We use the VLFCs as a special effect to create a realistic experience of an explosion, one that you feel in your chest more than you hear with your ears. When they do the pyro for songs like One the VLFC arrays complete the visual effect. You have the flash of light and then you get the concussion of this massive subsonic wave. It moves a lot of air. You can definitely feel it.”
“Big Mick” HughesFOH Engineer
Metallica’s summer-long WorldWired Tour is currently rolling in high gear through the largest stadiums and festival sites in North America, galvanizing the iconic band’s multi-generational fan base by delivering a searing, eye-popping and – literally – gut-slamming experience of adrenaline-fueled guitar rock. For sonic saturation of venues often holding 50,000-plus, the tour carries a massive Meyer Sound LEO Family reinforcement system from VER Tour Sound that incorporates – for the first time anywhere – the visceral impact of the new VLFC very low frequency control element.
Corralling this formidable technology is the task of FOH engineer “Big Mick” Hughes, who has been at the helm of Metallica’s sound for 33 years of the band’s 35-year history. Over the past five years of intermittent tours and one-off events, Hughes has listed the LEO systems as first among his rider preferences.
“I just love the clarity of LEO,” he says. “It’s a very powerful box that produces a fantastic guitar and vocal sound. Also, having a two-way system, with the crossover point down where it is, keeps everything smooth and sweet in the mid-highs.”
Hughes also finds the system’s exceptional linearity to be a life-saver when he has to keep levels below cumulative SPL restrictions. “You can pick the volume you want and it doesn’t change tonally, unlike some other PA’s where you have to hold it in a certain sweet spot. It’s the easiest PA in the world to turn down when you have to.”
Making its global concert debut on the WorldWired tour is Meyer Sound’s new VLFC very low frequency control element, a devastatingly potent device that reproduces only a single octave – the one that spans the lower threshold of hearing – from 30 Hz down to 13 Hz. Two colossal end-fire arrays, each with 21 VLFC cabinets, produce an intense shock wave that can literally take your breath away.
“We use the VLFCs as a special effect to create a realistic experience of an explosion, one that you feel in your chest more than you hear with your ears,” comments Hughes. “When they do the pyro for songs like One the VLFC arrays complete the visual effect. You have the flash of light and then you get the concussion of this massive subsonic wave. It moves a lot of air. You can definitely feel it.”

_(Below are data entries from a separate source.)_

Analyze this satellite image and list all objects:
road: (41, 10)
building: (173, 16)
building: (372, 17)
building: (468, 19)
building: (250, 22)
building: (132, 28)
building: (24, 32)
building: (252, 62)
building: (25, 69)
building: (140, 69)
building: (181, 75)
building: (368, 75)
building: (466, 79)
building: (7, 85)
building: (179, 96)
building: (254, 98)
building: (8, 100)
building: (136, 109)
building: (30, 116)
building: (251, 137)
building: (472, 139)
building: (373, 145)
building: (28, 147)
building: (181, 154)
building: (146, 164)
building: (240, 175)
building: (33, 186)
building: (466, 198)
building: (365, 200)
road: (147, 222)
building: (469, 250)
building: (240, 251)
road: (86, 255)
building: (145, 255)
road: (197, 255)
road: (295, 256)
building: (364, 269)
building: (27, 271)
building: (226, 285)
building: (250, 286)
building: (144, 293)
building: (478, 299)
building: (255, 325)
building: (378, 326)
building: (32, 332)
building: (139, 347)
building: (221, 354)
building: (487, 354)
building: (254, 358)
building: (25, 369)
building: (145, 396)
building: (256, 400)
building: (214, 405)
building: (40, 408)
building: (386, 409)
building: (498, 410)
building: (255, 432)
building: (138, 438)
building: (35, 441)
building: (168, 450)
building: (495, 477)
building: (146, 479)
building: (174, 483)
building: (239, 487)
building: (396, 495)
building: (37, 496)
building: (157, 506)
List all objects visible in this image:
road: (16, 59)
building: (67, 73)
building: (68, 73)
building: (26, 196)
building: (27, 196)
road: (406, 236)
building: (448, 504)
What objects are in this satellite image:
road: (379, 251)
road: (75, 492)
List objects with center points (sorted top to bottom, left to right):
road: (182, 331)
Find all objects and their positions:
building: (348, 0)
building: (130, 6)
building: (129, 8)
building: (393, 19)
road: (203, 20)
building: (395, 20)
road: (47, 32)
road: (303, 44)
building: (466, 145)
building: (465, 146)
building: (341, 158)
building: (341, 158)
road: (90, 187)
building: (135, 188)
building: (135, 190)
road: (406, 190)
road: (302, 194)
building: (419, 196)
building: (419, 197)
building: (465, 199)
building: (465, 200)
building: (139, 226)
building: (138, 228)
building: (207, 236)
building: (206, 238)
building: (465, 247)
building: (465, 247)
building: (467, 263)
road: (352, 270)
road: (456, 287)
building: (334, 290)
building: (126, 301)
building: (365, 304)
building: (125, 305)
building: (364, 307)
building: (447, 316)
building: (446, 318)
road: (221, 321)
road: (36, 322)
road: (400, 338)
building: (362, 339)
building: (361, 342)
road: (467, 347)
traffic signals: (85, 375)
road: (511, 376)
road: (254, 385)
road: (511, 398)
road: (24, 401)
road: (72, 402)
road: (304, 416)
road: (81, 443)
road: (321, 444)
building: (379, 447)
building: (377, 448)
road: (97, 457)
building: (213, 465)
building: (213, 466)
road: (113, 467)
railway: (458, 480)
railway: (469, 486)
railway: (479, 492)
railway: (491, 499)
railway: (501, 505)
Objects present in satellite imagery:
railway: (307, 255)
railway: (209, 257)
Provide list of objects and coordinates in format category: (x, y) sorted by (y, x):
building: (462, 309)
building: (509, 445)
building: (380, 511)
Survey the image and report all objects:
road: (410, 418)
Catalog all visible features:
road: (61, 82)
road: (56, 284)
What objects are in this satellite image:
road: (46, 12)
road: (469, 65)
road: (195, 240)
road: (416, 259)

An even larger phalanx of 85 1100-LFC low-frequency control units, operating from 28 Hz to 90 Hz, handles the audible portion of the show’s deep bass. These are variously deployed as flown arrays, end-fire arrays beside the stage, and at the delay towers. The balance of the system, in the standard stadium configuration, is anchored by four main hangs of 18-each LEO line array loudspeakers. Covering the far end of the bowl are three delay towers, each carrying arrays of eight LYON-M main loudspeakers over eight LYON-W wide coverage loudspeakers. Twenty LEOPARD loudspeakers are spaced across the stage as front fills, with an additional 12 LEOPARD on the ground at the delay towers. A contingent of UPQ-1P loudspeakers is utilized as needed for miscellaneous fill.
The WorldWired Tour also boasts by far the most extensive implementation to date of Meyer Sound’s Galileo GALAXY networked platform. A total of 14 GALAXY frames and ten Extreme Networks Summit X440 series switches are interlinked via a redundant fiber optic network using the IEEE-developed AVB protocol. Both GALAXY and the switches have been certified for AVB standards compliance by the Avnu Alliance. The three GALAXY 816 frames at FOH serve as the hub, broadcasting streams to the GALAXY frames positioned near the main left and right arrays and at the three delay positions.
Prior to each show, the vast assemblage is meticulously aligned by VER system engineer Christopher Nichols.
All activity at FOH revolves around Big Mick’s favored Midas XL-8 console, with outboard support from a TC Electronic D2 delay, a vintage Korg DRV 3000 (for “Master of Puppets”), and a BBE Sonic Maximizer (for toms). A 10EaZy level monitoring system continuously occupies one of the Midas screens. On stage, vocal mics are Shure Super 55 Deluxe while Ulrich’s kit is captured by an assortment of DPA, Audix, Shure and Audio-Technica mics. Guitars are direct via Fractal Audio preamp-processors.
The summer stadium leg of the WorldWired Tour kicked off at M&T Bank Stadium in Baltimore on May 10 and wraps up at Commonwealth Stadium in Edmonton, Alberta on August 16. Of the tour’s 26 dates, 12 are in stadiums that host NFL teams, with the remainder in baseball or soccer stadiums, at festival sites or in other 50,000+ capacity venues. The one exception is the Nassau Veterans Memorial Coliseum, a smaller arena in which Metallica provided the grand re-opening festivities following major renovations. The tour resumes with a European leg of indoor arenas in September.